THE REQUEST -
Can you reproduce every line of the data below word for word, without changing, adding or dropping anything?

── DATA LINES ──

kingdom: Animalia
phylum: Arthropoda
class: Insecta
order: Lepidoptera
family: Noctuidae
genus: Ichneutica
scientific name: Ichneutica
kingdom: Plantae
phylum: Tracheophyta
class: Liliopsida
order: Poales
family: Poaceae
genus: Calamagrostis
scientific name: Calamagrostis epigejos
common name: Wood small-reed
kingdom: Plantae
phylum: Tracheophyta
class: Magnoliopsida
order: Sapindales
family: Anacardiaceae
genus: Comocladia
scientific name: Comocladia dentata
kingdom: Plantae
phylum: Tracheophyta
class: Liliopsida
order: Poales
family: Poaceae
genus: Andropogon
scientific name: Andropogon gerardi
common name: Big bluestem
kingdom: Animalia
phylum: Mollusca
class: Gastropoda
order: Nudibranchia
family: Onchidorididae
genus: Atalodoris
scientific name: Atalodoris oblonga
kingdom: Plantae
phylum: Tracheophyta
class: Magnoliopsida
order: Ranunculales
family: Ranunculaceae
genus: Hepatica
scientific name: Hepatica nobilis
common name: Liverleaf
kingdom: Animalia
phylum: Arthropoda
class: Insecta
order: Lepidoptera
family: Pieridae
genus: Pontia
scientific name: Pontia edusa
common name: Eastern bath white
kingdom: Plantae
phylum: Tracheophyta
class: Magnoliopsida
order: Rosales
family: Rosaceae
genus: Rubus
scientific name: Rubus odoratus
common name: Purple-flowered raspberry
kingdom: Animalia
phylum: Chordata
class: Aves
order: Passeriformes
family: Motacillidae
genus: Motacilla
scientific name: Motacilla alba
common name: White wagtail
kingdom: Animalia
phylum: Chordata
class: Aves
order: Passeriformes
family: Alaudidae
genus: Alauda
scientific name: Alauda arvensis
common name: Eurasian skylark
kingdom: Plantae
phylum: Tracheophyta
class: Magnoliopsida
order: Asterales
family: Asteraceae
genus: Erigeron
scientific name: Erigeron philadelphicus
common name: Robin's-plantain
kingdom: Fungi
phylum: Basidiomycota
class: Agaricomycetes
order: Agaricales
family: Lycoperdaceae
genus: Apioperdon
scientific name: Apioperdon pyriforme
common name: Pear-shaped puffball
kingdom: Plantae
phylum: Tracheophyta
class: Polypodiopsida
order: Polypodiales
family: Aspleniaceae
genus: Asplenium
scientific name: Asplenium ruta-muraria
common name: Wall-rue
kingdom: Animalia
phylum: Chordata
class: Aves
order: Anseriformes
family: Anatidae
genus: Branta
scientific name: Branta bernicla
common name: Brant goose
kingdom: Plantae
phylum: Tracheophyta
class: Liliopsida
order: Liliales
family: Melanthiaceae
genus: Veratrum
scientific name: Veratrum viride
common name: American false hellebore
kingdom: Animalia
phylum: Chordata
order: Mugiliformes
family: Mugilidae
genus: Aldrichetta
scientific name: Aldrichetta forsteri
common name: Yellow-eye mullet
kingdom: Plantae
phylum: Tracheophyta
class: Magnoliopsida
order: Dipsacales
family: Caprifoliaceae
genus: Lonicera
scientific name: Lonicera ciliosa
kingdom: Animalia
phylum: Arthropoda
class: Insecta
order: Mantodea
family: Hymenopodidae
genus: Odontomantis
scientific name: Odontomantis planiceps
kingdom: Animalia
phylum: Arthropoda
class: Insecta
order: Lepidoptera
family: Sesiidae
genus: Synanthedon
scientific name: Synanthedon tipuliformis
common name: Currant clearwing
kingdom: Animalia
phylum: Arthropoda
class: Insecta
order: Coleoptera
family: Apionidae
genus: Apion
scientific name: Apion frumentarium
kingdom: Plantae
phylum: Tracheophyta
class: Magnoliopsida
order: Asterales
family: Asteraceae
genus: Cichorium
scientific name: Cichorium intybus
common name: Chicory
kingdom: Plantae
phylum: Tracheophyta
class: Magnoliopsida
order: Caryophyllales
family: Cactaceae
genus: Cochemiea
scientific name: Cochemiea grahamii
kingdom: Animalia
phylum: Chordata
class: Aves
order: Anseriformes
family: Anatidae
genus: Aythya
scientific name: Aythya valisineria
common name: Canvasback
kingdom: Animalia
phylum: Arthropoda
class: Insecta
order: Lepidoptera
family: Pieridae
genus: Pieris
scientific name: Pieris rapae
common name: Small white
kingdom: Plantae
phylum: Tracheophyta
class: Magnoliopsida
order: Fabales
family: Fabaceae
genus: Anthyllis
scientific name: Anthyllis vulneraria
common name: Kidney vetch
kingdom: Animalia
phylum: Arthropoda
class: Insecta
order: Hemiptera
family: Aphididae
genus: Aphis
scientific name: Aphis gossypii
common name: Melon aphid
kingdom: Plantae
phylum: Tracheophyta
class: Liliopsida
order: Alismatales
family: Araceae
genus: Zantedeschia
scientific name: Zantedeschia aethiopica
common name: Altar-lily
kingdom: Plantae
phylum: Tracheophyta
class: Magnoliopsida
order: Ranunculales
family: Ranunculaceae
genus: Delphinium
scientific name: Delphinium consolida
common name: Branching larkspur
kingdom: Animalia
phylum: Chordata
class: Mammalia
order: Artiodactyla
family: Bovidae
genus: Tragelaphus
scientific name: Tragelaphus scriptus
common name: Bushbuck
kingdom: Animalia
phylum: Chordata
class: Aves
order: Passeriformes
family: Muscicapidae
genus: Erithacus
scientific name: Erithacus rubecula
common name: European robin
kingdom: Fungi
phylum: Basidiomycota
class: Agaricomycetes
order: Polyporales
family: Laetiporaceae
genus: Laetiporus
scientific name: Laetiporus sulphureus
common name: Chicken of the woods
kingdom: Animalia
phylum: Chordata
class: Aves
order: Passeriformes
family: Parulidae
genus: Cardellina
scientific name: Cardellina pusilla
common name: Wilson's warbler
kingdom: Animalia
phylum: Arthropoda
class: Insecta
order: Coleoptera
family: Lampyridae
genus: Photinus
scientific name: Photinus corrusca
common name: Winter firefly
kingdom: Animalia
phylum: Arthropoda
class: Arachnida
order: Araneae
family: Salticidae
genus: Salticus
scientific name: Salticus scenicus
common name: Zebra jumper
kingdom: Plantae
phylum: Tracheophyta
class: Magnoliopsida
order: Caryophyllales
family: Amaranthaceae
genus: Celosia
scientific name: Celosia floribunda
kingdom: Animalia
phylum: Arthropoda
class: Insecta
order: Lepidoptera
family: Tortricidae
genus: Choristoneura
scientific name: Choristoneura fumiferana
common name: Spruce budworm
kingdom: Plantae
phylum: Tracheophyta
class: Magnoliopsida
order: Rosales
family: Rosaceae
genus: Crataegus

───

EXERCISE OUTPUT -
kingdom: Animalia
phylum: Arthropoda
class: Insecta
order: Lepidoptera
family: Noctuidae
genus: Ichneutica
scientific name: Ichneutica
kingdom: Plantae
phylum: Tracheophyta
class: Liliopsida
order: Poales
family: Poaceae
genus: Calamagrostis
scientific name: Calamagrostis epigejos
common name: Wood small-reed
kingdom: Plantae
phylum: Tracheophyta
class: Magnoliopsida
order: Sapindales
family: Anacardiaceae
genus: Comocladia
scientific name: Comocladia dentata
kingdom: Plantae
phylum: Tracheophyta
class: Liliopsida
order: Poales
family: Poaceae
genus: Andropogon
scientific name: Andropogon gerardi
common name: Big bluestem
kingdom: Animalia
phylum: Mollusca
class: Gastropoda
order: Nudibranchia
family: Onchidorididae
genus: Atalodoris
scientific name: Atalodoris oblonga
kingdom: Plantae
phylum: Tracheophyta
class: Magnoliopsida
order: Ranunculales
family: Ranunculaceae
genus: Hepatica
scientific name: Hepatica nobilis
common name: Liverleaf
kingdom: Animalia
phylum: Arthropoda
class: Insecta
order: Lepidoptera
family: Pieridae
genus: Pontia
scientific name: Pontia edusa
common name: Eastern bath white
kingdom: Plantae
phylum: Tracheophyta
class: Magnoliopsida
order: Rosales
family: Rosaceae
genus: Rubus
scientific name: Rubus odoratus
common name: Purple-flowered raspberry
kingdom: Animalia
phylum: Chordata
class: Aves
order: Passeriformes
family: Motacillidae
genus: Motacilla
scientific name: Motacilla alba
common name: White wagtail
kingdom: Animalia
phylum: Chordata
class: Aves
order: Passeriformes
family: Alaudidae
genus: Alauda
scientific name: Alauda arvensis
common name: Eurasian skylark
kingdom: Plantae
phylum: Tracheophyta
class: Magnoliopsida
order: Asterales
family: Asteraceae
genus: Erigeron
scientific name: Erigeron philadelphicus
common name: Robin's-plantain
kingdom: Fungi
phylum: Basidiomycota
class: Agaricomycetes
order: Agaricales
family: Lycoperdaceae
genus: Apioperdon
scientific name: Apioperdon pyriforme
common name: Pear-shaped puffball
kingdom: Plantae
phylum: Tracheophyta
class: Polypodiopsida
order: Polypodiales
family: Aspleniaceae
genus: Asplenium
scientific name: Asplenium ruta-muraria
common name: Wall-rue
kingdom: Animalia
phylum: Chordata
class: Aves
order: Anseriformes
family: Anatidae
genus: Branta
scientific name: Branta bernicla
common name: Brant goose
kingdom: Plantae
phylum: Tracheophyta
class: Liliopsida
order: Liliales
family: Melanthiaceae
genus: Veratrum
scientific name: Veratrum viride
common name: American false hellebore
kingdom: Animalia
phylum: Chordata
order: Mugiliformes
family: Mugilidae
genus: Aldrichetta
scientific name: Aldrichetta forsteri
common name: Yellow-eye mullet
kingdom: Plantae
phylum: Tracheophyta
class: Magnoliopsida
order: Dipsacales
family: Caprifoliaceae
genus: Lonicera
scientific name: Lonicera ciliosa
kingdom: Animalia
phylum: Arthropoda
class: Insecta
order: Mantodea
family: Hymenopodidae
genus: Odontomantis
scientific name: Odontomantis planiceps
kingdom: Animalia
phylum: Arthropoda
class: Insecta
order: Lepidoptera
family: Sesiidae
genus: Synanthedon
scientific name: Synanthedon tipuliformis
common name: Currant clearwing
kingdom: Animalia
phylum: Arthropoda
class: Insecta
order: Coleoptera
family: Apionidae
genus: Apion
scientific name: Apion frumentarium
kingdom: Plantae
phylum: Tracheophyta
class: Magnoliopsida
order: Asterales
family: Asteraceae
genus: Cichorium
scientific name: Cichorium intybus
common name: Chicory
kingdom: Plantae
phylum: Tracheophyta
class: Magnoliopsida
order: Caryophyllales
family: Cactaceae
genus: Cochemiea
scientific name: Cochemiea grahamii
kingdom: Animalia
phylum: Chordata
class: Aves
order: Anseriformes
family: Anatidae
genus: Aythya
scientific name: Aythya valisineria
common name: Canvasback
kingdom: Animalia
phylum: Arthropoda
class: Insecta
order: Lepidoptera
family: Pieridae
genus: Pieris
scientific name: Pieris rapae
common name: Small white
kingdom: Plantae
phylum: Tracheophyta
class: Magnoliopsida
order: Fabales
family: Fabaceae
genus: Anthyllis
scientific name: Anthyllis vulneraria
common name: Kidney vetch
kingdom: Animalia
phylum: Arthropoda
class: Insecta
order: Hemiptera
family: Aphididae
genus: Aphis
scientific name: Aphis gossypii
common name: Melon aphid
kingdom: Plantae
phylum: Tracheophyta
class: Liliopsida
order: Alismatales
family: Araceae
genus: Zantedeschia
scientific name: Zantedeschia aethiopica
common name: Altar-lily
kingdom: Plantae
phylum: Tracheophyta
class: Magnoliopsida
order: Ranunculales
family: Ranunculaceae
genus: Delphinium
scientific name: Delphinium consolida
common name: Branching larkspur
kingdom: Animalia
phylum: Chordata
class: Mammalia
order: Artiodactyla
family: Bovidae
genus: Tragelaphus
scientific name: Tragelaphus scriptus
common name: Bushbuck
kingdom: Animalia
phylum: Chordata
class: Aves
order: Passeriformes
family: Muscicapidae
genus: Erithacus
scientific name: Erithacus rubecula
common name: European robin
kingdom: Fungi
phylum: Basidiomycota
class: Agaricomycetes
order: Polyporales
family: Laetiporaceae
genus: Laetiporus
scientific name: Laetiporus sulphureus
common name: Chicken of the woods
kingdom: Animalia
phylum: Chordata
class: Aves
order: Passeriformes
family: Parulidae
genus: Cardellina
scientific name: Cardellina pusilla
common name: Wilson's warbler
kingdom: Animalia
phylum: Arthropoda
class: Insecta
order: Coleoptera
family: Lampyridae
genus: Photinus
scientific name: Photinus corrusca
common name: Winter firefly
kingdom: Animalia
phylum: Arthropoda
class: Arachnida
order: Araneae
family: Salticidae
genus: Salticus
scientific name: Salticus scenicus
common name: Zebra jumper
kingdom: Plantae
phylum: Tracheophyta
class: Magnoliopsida
order: Caryophyllales
family: Amaranthaceae
genus: Celosia
scientific name: Celosia floribunda
kingdom: Animalia
phylum: Arthropoda
class: Insecta
order: Lepidoptera
family: Tortricidae
genus: Choristoneura
scientific name: Choristoneura fumiferana
common name: Spruce budworm
kingdom: Plantae
phylum: Tracheophyta
class: Magnoliopsida
order: Rosales
family: Rosaceae
genus: Crataegus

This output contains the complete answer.